A Haber'de yayınlanan Memleket Meselesi programına konuk olan Prof. Dr. Burhanettin Duran, son 100 yılda Türkiye'nin yaşadıklarını anlattı.
SETA Genel Koordinatörü Prof. Dr. Burhanettin Duran şu ifadeleri kullandı:
Türkiye Cumhuriyeti'nin bir yüzyılının neleri yapabildiği, neleri yapamadığı, hangi kazanımları temin ettiğimizle ilgili bütün bunların hepsini konuşacağımız ve tabii ki cumhuriyetin sahibi olarak gurur duyduğumuz, milletçe sevindiğimiz, övünç duyduğumuz bir dönemi yaşayacağız. Bu açıdan da 2023'ün çok önemli olduğu kanaatindeyim, sadece bir seçim olmayacak Türkiye'nin çok önemli kritik kararları verdiği bir 100. Yıl olacak.
100 YIL ÖNCE OLDUĞU GİBİ BUGÜN DE ÇOK ÖNEMLİ BİR JEOPOLİTİK DEĞİŞİM VAR
Uluslararası ilişkiler açısından tarihsel bir karşılaştırma yapalım; 97 yıl önce dünya neredeydi? 1.Dünya Savaşı'nın sonu gelmişti ve bu 1.Dünya Savaşı'nın sonu aslında Osmanlı'nın bölüşülmesi anlamına geliyordu. Çok sayıda devletin Osmanlı'dan parçalanarak, aslına bakarsanız bir devlet olarak değil de bir manda olarak kurulduğu bir dönem. Türkiye Cumhuriyeti'nin ise kendisine yapılan bu hamleleri, Sevr'i, Mondros'u orada dayatılan haritaları yırtarak bir destan yazdığı dönemdi. Misak-ı Milli sınırlarının bir kısmını alamamış olsak da Türkiye çok önemli bir irade ortaya koydu. Elde edilen şeyin çok önemli olduğunu biliyoruz ama dünya nasıl bir yerdi diye baktığımızda; bugüne dönelim. Bugün de yine dünyada çok önemli bir jeopolitik değişim var. Kovid-19'un getirdiği belirsizlikle beraber hızlanan bir yeni dünya düzensizliği yaşıyoruz. Büyük güçlerin rekabetinden bahsediyoruz. ABD'nin Obama döneminin sonunda başlayarak ama Trump döneminde özellikle daha da netleşen bir 'önce Amerika' yaklaşımı var. Yani küresel sorumlulukları üstlenmeyen bir yaklaşım. Büyük güçlerin kendi aralarındaki rekabetlerini ortaya çıkaran bir dünyaya gidiyoruz, bu dünya evet bir tarafıyla rekabetin olduğu ama bir tarafıyla da iş birliğinin olduğu belirsiz bir dünya.

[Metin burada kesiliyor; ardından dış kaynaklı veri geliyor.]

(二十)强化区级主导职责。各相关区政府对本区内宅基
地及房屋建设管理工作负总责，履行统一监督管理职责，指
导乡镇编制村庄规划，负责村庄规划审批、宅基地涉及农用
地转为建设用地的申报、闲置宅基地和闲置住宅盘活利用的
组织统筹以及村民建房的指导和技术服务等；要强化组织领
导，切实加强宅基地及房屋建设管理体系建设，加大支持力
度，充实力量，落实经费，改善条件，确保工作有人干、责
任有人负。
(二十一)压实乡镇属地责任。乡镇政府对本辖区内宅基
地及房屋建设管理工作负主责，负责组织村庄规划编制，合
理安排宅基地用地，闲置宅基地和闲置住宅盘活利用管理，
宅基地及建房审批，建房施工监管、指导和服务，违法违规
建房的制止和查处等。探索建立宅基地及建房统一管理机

TÜRKİYE'NİN ÇOK ÖNEMLİ İDDİALARI VAR
Bu dönemde Türkiye'nin çok önemli iddiaları var. Böyle baktığımızda, Türkiye; Suriye'de, Irak'ta iki tane iç savaşla onların etkileriyle uğraşıyor. Kendi sınırlarında bir PKK/YPG terör örgütü kurulmasını engelleyen bir mücadele ortaya koyuyor. Yine Doğu Akdeniz'de Türkiye'yi Antalya Körfezi'ne sıkıştırmak isteyen bir maksimalist bir yaklaşımla karşı karşıya. Bunun Yunanistan ve Güney Kıbrıs tarafından değil sadece Fransa gibi birtakım Avrupa ülkeleri tarafından da desteklendiği bir dönemdeyiz. Yine Libya'da Türkiye çok önemli bir inisiyatif alarak bu çemberi kırmaya çalışıyor. Yine bir bakıyorsunuz; Dağlık Karabağ'da bir çatışma çıktığında, Azerbaycan'ın işgal altındaki toprakları söz konusu olduğunda yine Türkiye var.